§ **RECORDS SUPPLIED**
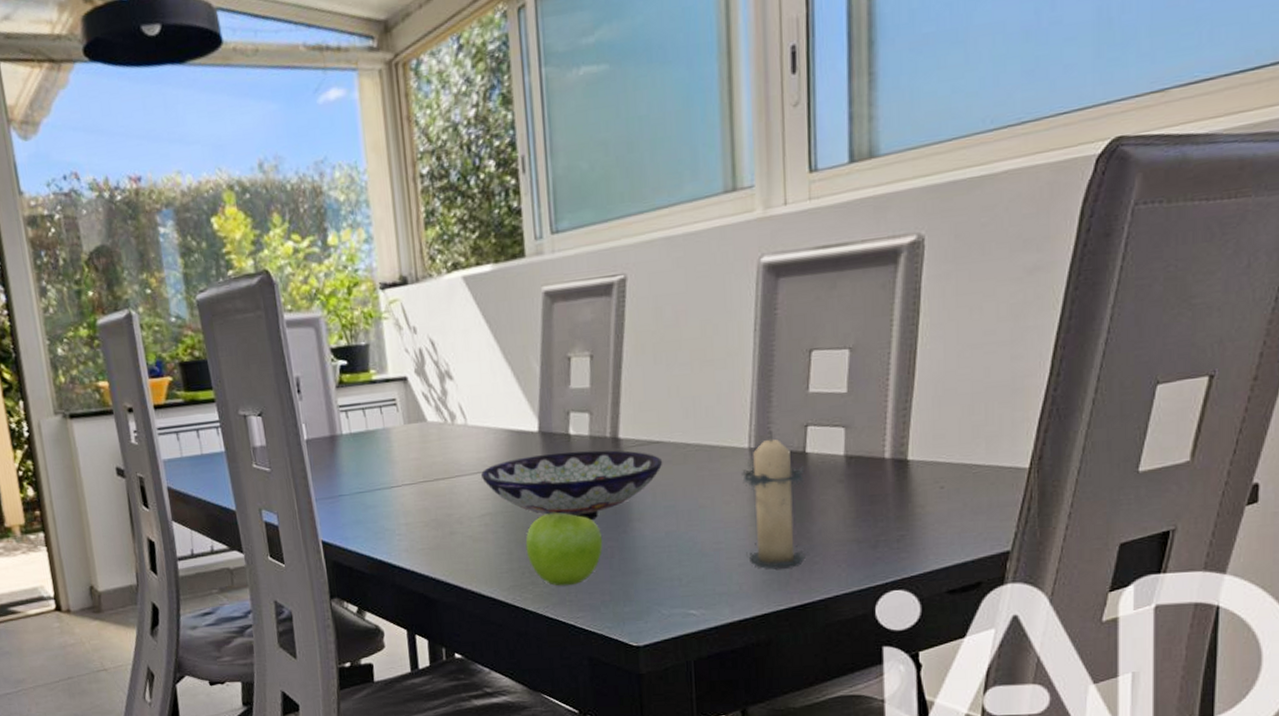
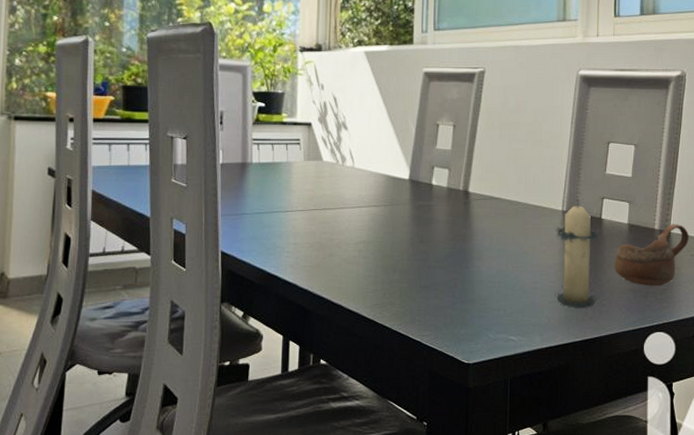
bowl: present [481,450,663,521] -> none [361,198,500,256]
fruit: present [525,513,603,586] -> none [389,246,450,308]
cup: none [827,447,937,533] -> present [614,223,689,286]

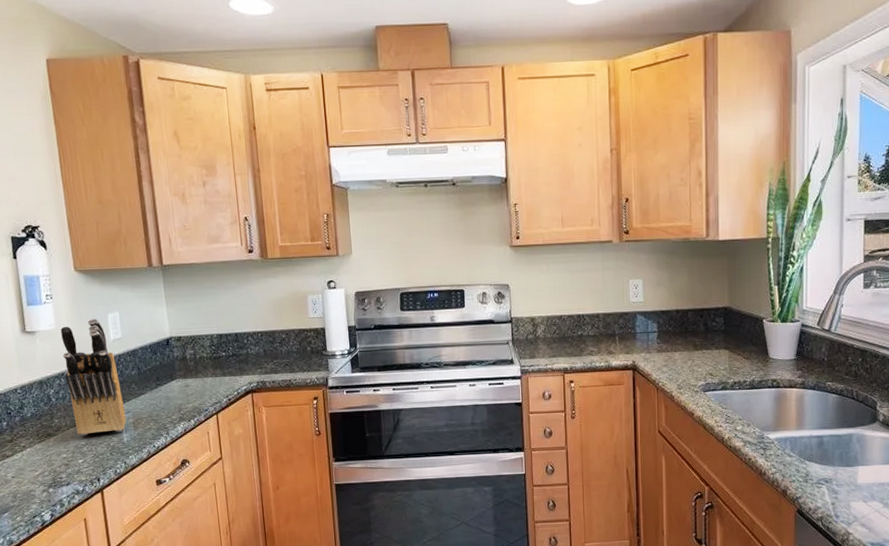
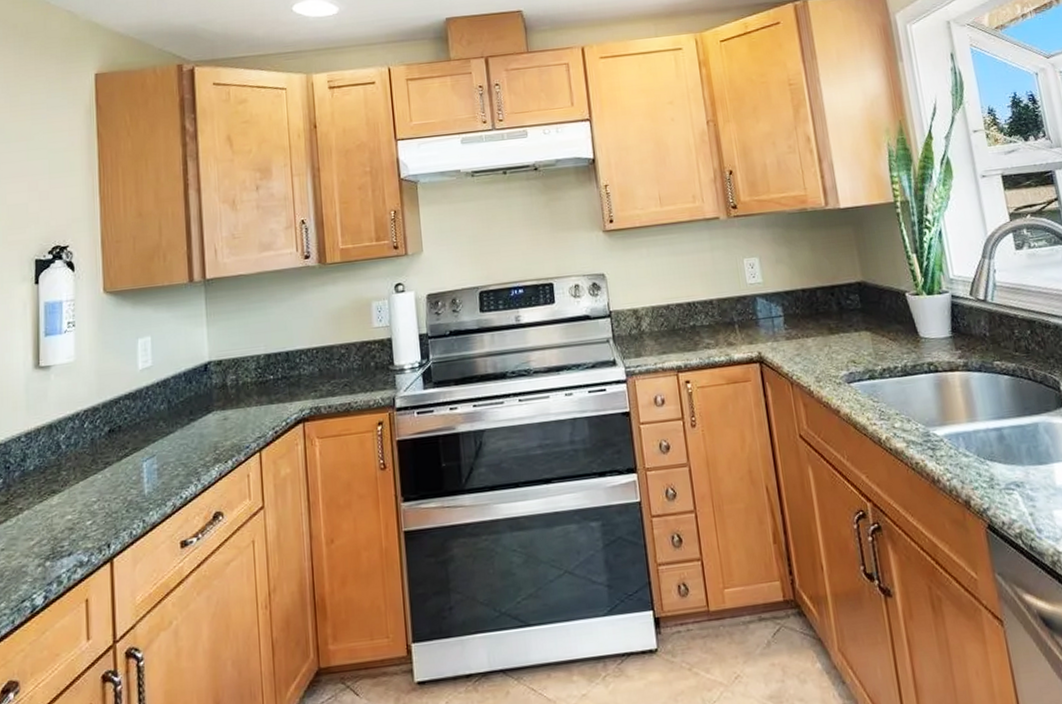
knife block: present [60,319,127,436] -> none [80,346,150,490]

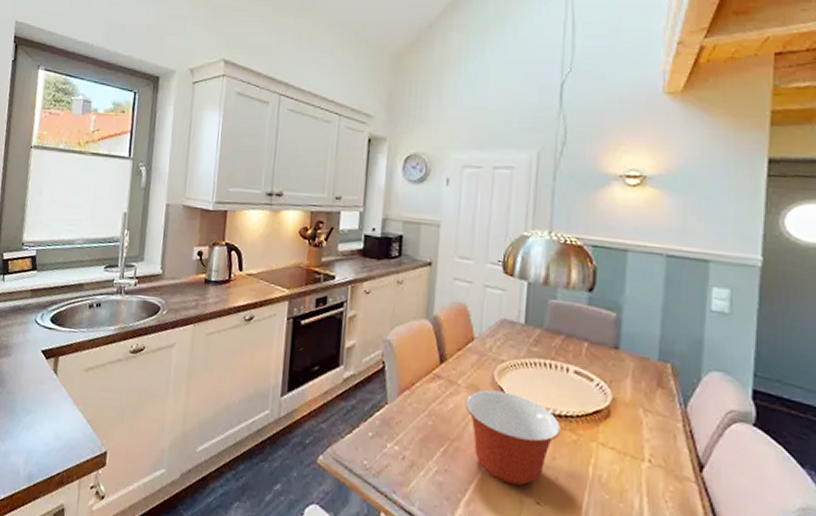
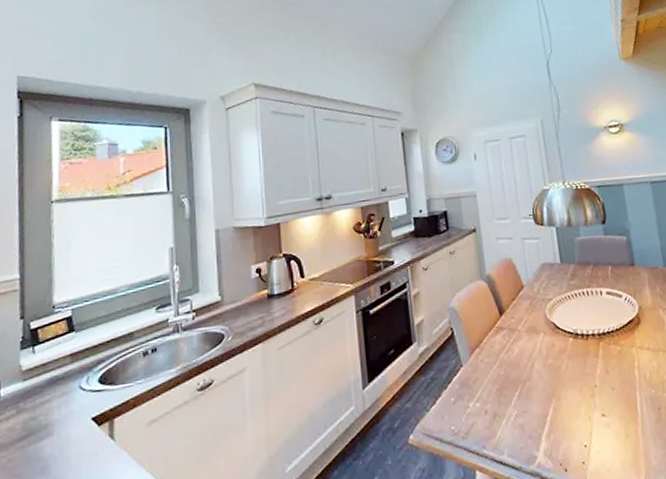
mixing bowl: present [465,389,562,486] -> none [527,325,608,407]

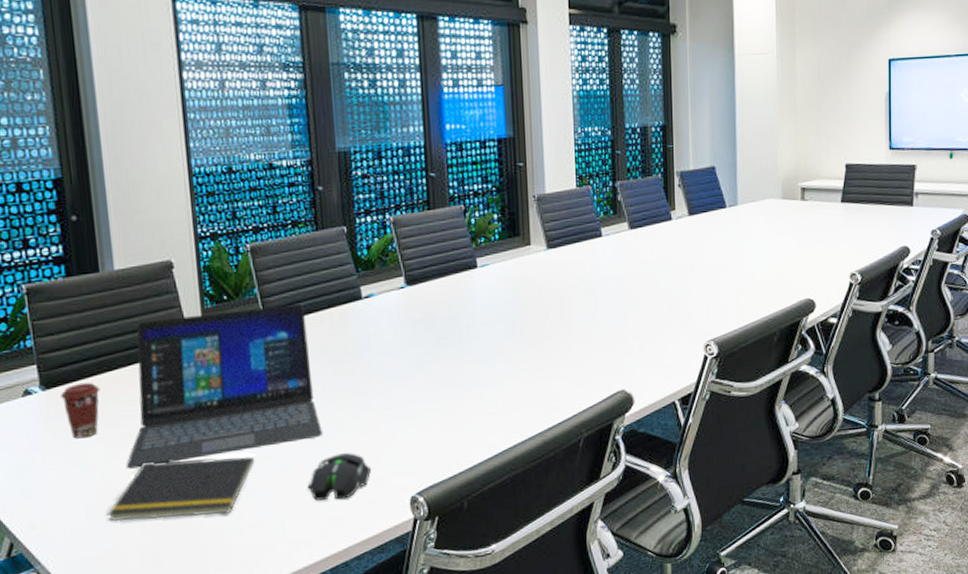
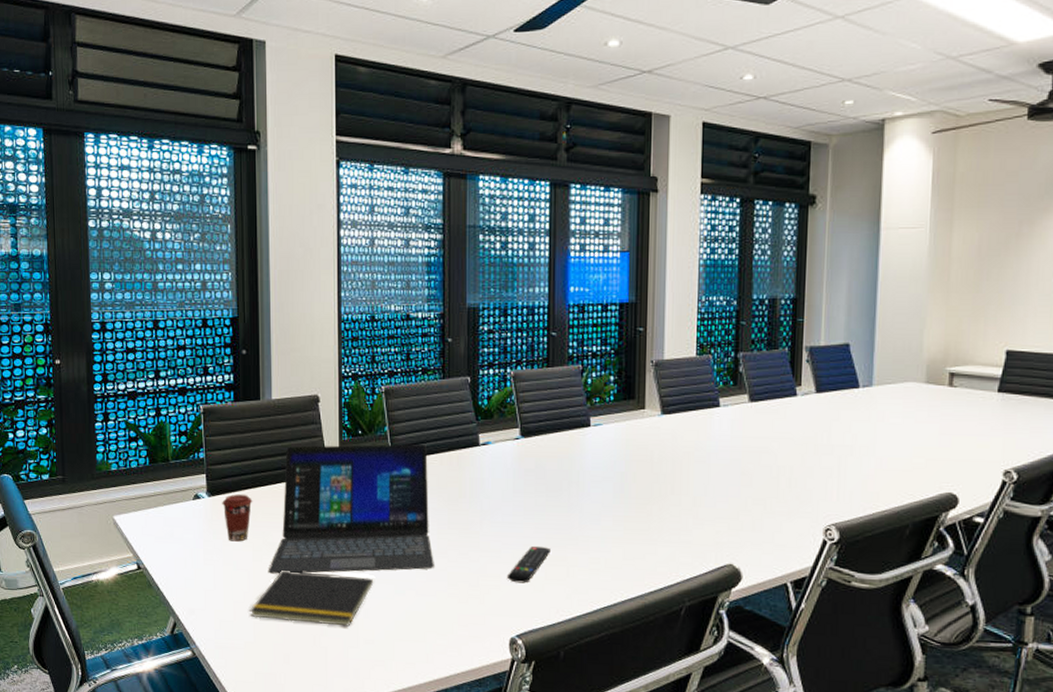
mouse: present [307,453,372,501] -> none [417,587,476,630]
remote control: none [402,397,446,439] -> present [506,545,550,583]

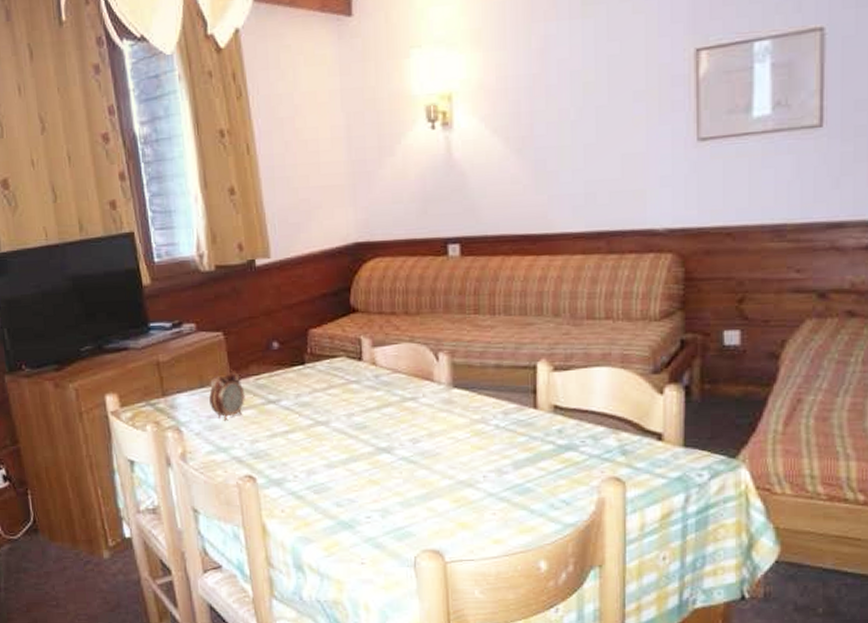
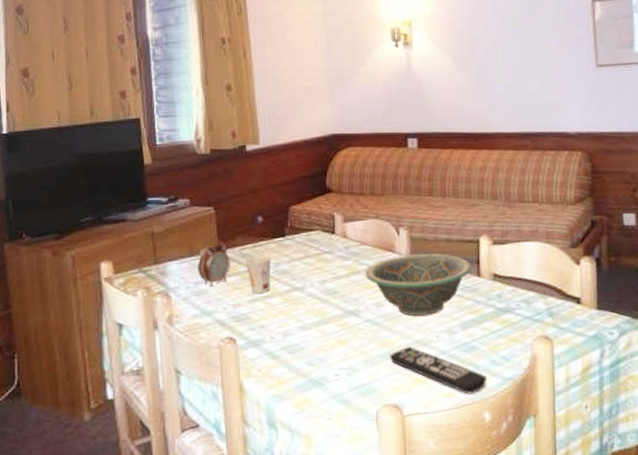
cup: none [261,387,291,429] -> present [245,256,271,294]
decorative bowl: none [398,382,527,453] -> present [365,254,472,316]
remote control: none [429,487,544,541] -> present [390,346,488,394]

§ **TASK INSTRUCTIONS**
Give again the stretch of the entries above that begins at the line with "fruit: present [525,513,603,586]" and ends at the line with "mixing bowl: present", word for word, with no pictures.

§ **SOLUTION TO THE PROBLEM**
fruit: present [525,513,603,586] -> none [389,246,450,308]
cup: none [827,447,937,533] -> present [614,223,689,286]

knife block: present [60,319,127,436] -> none [80,346,150,490]

mixing bowl: present [465,389,562,486] -> none [527,325,608,407]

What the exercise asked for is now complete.